Adapting and Enhancing AI Tools
Exploiting disinformation signals and datasets to improve AI tools
State of art: Annotated training datasets are essential for deploying machine learning systems, but their construction is costly and time-consuming. Though the TITAN coach will exploit disinformation signals to engage the citizen, accuracy of these signals is not critical, in the sense that the citizen can provide feedback to correct inaccurate signals. Despite the low performance requirement and driven by the availability of feedback, TITAN will enhance existing and prototype tools for new signals. The research community has led different dataset generation initiatives over the years for benchmarking purposes, in different settings (ranging from science to news to crime and healthcare/COVID19 misinformation), but also comprehensive data repositories. Indicative datasets cover short statements (e.g., LIAR, FEVER), posts (e.g., BuzzFeedNews, BuzzFace, PHEME), entire articles (e.g., FakeNewsNet).
Challenge: TITAN exploits user feedback as a low-to-minimal supervision signal, to create labelled datasets that can be used to adapt and enhance existing tools integrated into TITAN’s ecosystem, support the piloting and evaluation of novel disinformation signals, and to stimulate further research in the area of disinformation, without further manual supervision beyond user feedback.
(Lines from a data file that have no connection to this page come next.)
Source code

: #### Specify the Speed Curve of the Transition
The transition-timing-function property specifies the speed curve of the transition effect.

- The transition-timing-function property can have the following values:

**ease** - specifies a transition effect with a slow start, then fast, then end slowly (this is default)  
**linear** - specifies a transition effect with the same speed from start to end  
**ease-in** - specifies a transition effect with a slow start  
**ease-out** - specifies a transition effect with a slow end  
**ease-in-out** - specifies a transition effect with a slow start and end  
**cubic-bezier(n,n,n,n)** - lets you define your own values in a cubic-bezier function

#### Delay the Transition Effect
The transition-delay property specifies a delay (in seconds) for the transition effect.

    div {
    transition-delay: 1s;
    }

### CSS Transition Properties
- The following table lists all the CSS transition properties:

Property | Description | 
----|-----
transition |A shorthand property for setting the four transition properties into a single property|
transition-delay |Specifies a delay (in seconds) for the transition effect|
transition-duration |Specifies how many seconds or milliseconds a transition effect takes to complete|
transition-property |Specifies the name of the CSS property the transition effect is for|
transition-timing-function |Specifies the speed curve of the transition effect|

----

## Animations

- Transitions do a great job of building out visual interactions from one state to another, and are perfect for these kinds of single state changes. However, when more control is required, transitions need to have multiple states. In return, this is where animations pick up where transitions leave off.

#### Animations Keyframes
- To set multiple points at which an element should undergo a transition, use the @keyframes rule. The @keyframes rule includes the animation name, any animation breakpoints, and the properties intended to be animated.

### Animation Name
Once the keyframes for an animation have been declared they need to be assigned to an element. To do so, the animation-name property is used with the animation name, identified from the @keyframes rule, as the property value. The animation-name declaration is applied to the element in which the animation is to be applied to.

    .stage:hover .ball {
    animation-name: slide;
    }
Going beyond: In TITAN we exploit the synergy between self-supervision, and active learning. Active Learning achieves better performance with less labelled examples, if Machine Learning algorithms are allowed to select the data it learns from. TITAN will enhance accuracy of existing tools and application scope by generalising them beyond their original training, relying on the large-scale user feedback and streams of fact-checked content. Special attention will be given to the argument mining/argument resolution tools, to expand coverage and accuracy, relaying in both user feedback (either from individual citizens or collaborating citizens) and active learning (and more specifically Active Transfer Learning, which has been successfully applied in the acquisition of argument mining corpora).